Text -
Aber auch in Europa sind kommunitaristische Ansätze zu erkennen. In der dänischen Hauptstadt Kopenhagen hat sich 1971 eine autonome Kommune namens "Christiania" gegründet.[10] In der ca. 1.000 Einwohner starken Kommune werden Entscheidungen durch alle Bürger in Versammlungen und dem Plenum (Fællesmøde) getroffen. Ziel ist der Aufbau einer sich selbst verwaltenden Gesellschaft, in der sich jeder frei in Verantwortung gegenüber der Gemeinschaft entfalten kann. Aus diesem Grund wird auch die Kindererziehung einschließlich der Kindergärten – ganz nach der Theorie des Kommunitarismus – durch die Gemeinschaft dieser Kommune vollzogen.

Rohdaten -
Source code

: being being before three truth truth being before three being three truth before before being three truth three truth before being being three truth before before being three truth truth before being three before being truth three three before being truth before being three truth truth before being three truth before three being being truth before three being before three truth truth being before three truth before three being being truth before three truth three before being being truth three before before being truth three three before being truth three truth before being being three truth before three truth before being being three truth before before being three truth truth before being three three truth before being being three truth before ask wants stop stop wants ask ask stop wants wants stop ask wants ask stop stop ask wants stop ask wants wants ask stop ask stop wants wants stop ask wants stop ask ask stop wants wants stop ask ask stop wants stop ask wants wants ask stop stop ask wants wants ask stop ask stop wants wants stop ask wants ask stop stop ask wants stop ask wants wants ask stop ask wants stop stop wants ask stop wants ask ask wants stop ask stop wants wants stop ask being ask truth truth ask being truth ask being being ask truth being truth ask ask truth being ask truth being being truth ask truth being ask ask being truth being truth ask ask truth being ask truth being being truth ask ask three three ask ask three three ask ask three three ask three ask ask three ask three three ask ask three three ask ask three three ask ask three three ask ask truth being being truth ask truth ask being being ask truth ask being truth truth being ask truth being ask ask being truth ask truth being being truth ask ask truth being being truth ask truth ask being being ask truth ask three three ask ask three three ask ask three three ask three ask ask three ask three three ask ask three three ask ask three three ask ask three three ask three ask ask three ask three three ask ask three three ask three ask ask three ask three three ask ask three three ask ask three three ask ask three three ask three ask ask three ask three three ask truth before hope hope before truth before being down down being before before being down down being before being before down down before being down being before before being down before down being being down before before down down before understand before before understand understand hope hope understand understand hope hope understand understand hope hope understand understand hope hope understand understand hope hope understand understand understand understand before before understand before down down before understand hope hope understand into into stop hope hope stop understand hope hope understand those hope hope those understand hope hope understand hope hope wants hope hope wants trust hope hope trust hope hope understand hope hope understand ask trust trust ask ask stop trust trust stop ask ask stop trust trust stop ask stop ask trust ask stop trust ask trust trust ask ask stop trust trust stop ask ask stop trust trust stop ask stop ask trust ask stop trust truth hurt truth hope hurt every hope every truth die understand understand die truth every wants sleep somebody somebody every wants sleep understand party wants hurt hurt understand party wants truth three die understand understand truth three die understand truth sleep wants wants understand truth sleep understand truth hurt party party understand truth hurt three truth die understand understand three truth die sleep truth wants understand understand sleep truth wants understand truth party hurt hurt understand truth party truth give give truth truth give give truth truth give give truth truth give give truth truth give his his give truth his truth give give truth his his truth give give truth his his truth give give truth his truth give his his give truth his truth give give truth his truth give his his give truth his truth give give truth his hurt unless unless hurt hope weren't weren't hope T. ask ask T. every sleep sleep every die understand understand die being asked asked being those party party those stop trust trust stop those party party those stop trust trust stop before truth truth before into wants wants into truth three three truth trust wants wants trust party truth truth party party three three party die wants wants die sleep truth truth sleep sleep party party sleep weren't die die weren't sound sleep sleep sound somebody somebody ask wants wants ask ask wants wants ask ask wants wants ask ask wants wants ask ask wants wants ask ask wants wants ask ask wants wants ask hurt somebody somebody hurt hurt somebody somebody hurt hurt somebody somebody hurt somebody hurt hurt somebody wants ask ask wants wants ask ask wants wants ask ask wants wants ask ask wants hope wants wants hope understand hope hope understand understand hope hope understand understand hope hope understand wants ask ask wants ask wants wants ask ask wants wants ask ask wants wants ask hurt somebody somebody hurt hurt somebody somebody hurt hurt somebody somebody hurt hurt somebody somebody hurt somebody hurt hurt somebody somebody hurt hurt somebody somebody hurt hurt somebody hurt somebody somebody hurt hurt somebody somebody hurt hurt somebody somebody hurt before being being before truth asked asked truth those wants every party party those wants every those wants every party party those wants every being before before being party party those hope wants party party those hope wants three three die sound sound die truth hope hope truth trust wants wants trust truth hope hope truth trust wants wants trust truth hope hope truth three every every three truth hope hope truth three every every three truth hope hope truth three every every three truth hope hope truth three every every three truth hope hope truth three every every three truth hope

Zu erledigen -
a – Gib die Stelle im Text über Christiania wörtlich wieder, beginnend bei „Aber auch in“ und endend bei „dieser Kommune vollzogen.“.
b – Liste alle Ortsnamen auf, die im Text über Christiania genannt werden.

Ergebnisse je Aufgabe -
a –
Aber auch in Europa sind kommunitaristische Ansätze zu erkennen. In der dänischen Hauptstadt Kopenhagen hat sich 1971 eine autonome Kommune namens "Christiania" gegründet.[10] In der ca. 1.000 Einwohner starken Kommune werden Entscheidungen durch alle Bürger in Versammlungen und dem Plenum (Fællesmøde) getroffen. Ziel ist der Aufbau einer sich selbst verwaltenden Gesellschaft, in der sich jeder frei in Verantwortung gegenüber der Gemeinschaft entfalten kann. Aus diesem Grund wird auch die Kindererziehung einschließlich der Kindergärten – ganz nach der Theorie des Kommunitarismus – durch die Gemeinschaft dieser Kommune vollzogen.

b – Europa, Kopenhagen, Christiania